■ **抜粋**
★ ★ ★ ★ ★ ★ ★
大相撲小言場所


平成二十二年春場所展望〜朝青龍とは何者だったか〜

 朝青龍が引退した。一般人に暴行を働いたのだから、横綱であろうと幕下であろうとおよそ格闘家としては許されないことで、これまでの処分歴と合わせても横綱審議委員会が引退勧告を出すのは当然であろう。トップアスリートとしての自覚がなかったとしか言いようがない。
 朝青龍とは何者だったか。
 彼の引退後、私はずっとそのことについて考え続けてきた。
 横綱になるほどの実力があったことと、同時代に彼と並ぶ力をもつライバルがいなかったことが、彼の不幸であったと、そう考えるようになった。彼の残した優勝記録は立派なものだ。しかし、7連覇を阻止できるほどのライバルがいなかったから、その記録は達成されたのではなかったか。貴乃花と武蔵丸の引退がもう一年遅ければ、彼はまだまだ自分の力不足を感じたり、その世界での第一人者はどうあるべきかを学ぶ手本についていけただろう。しかし、彼は未成熟のまま頂点に立った。そして、未成熟であっても頂点であるからにはなにをしてもいいと考えるようになった。
★ ★ ★ ★ ★ ★ ★
■ **記録一覧**

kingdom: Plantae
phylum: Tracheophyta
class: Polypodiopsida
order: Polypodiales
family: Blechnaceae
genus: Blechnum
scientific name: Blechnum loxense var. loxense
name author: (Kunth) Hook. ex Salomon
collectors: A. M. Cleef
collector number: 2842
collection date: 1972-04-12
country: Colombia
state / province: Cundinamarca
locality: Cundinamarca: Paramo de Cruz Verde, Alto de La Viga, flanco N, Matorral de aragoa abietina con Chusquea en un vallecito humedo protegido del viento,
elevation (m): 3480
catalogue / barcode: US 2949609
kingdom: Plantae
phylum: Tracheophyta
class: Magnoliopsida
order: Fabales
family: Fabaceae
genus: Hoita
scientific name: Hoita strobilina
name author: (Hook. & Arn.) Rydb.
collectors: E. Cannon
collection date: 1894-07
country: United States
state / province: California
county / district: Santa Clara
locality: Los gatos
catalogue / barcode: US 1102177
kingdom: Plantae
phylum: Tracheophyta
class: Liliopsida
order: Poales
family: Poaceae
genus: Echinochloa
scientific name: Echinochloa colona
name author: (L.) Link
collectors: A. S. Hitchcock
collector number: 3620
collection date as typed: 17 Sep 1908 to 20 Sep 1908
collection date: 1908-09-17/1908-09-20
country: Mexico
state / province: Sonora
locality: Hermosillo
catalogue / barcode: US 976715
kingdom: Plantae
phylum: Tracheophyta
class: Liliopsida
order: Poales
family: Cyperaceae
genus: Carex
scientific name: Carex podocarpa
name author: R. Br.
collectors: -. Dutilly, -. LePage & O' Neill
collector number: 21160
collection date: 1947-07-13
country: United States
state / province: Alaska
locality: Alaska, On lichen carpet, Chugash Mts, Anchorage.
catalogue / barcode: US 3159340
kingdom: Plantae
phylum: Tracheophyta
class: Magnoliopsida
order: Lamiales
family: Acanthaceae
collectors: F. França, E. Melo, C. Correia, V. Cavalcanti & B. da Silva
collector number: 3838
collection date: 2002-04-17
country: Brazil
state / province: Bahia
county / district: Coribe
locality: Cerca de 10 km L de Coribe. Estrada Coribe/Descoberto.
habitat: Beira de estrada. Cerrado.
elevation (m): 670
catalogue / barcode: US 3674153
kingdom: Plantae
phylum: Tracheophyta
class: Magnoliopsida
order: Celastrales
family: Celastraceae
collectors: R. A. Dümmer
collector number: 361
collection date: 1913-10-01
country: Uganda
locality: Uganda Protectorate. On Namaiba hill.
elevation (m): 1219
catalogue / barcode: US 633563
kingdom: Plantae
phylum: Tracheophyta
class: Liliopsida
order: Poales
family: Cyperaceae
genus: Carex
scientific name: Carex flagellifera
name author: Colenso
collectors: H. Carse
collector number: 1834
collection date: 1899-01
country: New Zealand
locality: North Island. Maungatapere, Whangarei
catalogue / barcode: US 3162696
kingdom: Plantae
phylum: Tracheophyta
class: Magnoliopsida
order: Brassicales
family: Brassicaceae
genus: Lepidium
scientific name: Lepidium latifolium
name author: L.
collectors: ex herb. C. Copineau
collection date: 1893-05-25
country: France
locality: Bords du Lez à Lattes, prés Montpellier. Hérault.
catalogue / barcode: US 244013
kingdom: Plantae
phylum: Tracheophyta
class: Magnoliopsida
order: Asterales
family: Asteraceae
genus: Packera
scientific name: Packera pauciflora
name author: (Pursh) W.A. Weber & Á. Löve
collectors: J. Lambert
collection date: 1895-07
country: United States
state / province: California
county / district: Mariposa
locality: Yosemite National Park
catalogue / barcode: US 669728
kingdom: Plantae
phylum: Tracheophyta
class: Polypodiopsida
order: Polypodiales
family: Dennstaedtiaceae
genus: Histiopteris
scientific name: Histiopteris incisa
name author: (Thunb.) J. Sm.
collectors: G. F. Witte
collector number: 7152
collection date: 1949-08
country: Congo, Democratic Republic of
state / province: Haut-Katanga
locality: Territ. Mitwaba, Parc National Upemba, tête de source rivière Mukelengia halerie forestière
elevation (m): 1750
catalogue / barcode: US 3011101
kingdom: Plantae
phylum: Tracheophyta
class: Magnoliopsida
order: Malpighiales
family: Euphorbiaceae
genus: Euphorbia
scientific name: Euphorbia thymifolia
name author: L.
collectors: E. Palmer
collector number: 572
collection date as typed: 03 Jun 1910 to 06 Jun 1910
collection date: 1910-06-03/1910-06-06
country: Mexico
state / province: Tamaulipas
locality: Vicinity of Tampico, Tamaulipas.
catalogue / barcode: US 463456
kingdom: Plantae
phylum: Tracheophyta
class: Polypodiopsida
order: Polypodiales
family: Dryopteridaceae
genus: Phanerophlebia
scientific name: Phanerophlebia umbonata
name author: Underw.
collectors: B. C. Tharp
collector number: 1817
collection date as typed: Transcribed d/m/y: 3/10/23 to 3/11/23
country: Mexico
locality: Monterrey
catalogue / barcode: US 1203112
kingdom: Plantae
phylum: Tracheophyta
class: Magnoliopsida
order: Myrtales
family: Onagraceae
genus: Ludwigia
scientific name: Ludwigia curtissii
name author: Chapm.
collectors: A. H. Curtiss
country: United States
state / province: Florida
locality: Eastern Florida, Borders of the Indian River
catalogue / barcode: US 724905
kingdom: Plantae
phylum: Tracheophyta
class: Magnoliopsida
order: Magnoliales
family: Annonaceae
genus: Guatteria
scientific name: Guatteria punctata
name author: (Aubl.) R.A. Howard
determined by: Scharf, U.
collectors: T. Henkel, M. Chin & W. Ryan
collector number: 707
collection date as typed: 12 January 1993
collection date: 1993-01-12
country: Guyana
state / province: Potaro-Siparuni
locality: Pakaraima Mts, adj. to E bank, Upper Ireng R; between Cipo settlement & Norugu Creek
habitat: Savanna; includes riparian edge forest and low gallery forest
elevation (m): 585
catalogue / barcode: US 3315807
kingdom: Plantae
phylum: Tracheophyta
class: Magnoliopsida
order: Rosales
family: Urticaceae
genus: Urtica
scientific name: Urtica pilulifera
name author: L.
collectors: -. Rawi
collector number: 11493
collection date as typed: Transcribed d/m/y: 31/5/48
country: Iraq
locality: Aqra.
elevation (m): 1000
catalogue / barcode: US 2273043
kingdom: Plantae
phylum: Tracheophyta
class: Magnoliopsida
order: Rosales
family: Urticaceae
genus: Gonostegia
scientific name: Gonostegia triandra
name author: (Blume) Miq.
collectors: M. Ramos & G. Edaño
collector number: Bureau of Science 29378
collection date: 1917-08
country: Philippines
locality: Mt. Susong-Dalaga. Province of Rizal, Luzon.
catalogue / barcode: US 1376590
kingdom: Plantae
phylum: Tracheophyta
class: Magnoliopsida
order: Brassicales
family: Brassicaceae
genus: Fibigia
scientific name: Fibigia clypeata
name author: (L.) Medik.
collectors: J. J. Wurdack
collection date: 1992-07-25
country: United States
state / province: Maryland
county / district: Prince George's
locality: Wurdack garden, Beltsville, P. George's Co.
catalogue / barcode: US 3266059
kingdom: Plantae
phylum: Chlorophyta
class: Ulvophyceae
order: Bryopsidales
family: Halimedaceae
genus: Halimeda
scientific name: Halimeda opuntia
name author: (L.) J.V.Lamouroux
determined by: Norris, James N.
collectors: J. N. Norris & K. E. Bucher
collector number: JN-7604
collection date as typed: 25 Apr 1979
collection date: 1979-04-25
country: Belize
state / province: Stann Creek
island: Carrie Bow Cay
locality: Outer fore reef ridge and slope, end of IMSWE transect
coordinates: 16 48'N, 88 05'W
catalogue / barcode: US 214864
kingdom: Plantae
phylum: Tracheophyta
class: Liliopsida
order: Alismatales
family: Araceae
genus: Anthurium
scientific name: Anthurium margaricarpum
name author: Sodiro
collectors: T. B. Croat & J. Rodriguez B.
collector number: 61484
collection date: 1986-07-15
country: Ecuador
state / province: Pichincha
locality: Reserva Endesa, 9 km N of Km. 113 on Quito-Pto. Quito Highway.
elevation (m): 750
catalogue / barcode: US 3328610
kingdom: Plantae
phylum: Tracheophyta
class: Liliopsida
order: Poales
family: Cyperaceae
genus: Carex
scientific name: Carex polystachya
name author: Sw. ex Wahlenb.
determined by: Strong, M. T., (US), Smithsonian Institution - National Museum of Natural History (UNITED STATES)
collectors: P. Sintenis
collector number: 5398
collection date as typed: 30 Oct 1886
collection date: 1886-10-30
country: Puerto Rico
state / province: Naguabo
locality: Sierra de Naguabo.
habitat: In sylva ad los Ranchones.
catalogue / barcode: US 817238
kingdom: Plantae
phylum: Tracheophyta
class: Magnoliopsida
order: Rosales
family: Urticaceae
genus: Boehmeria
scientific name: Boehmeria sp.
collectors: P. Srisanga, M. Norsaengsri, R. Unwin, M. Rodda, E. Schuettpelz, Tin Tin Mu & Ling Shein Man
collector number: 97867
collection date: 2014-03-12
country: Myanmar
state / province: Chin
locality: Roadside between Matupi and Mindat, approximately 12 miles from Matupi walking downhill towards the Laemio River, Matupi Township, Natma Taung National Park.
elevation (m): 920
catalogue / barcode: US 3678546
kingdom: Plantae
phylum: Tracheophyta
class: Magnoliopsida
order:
★ ★ ★ ★ ★ ★ ★
■ **実施する課題**
A. 抜粋の内容について、次の問いに答えなさい。
(i) 朝青龍に引退勧告を出すのは当然だとされているのはどこか。
(ii) 同時代のライバルが阻止できなかったとされている記録は何連覇か。
(iii) 引退がもう一年遅ければと名前の挙がっている二人は誰か。
B. 抜粋を「平成二十二年春場所展望〜朝青龍とは何者だったか〜」のある箇所から始めて「かったとしか言いようがない。」で終えるまで書き直し、その中の「格闘家」を「力士」に置き換えなさい。

■ **解答一覧**
A.
(i) 横綱審議委員会
(ii) 7連覇
(iii) 貴乃花と武蔵丸

B.
平成二十二年春場所展望〜朝青龍とは何者だったか〜

 朝青龍が引退した。一般人に暴行を働いたのだから、横綱であろうと幕下であろうとおよそ力士としては許されないことで、これまでの処分歴と合わせても横綱審議委員会が引退勧告を出すのは当然であろう。トップアスリートとしての自覚がなかったとしか言いようがない。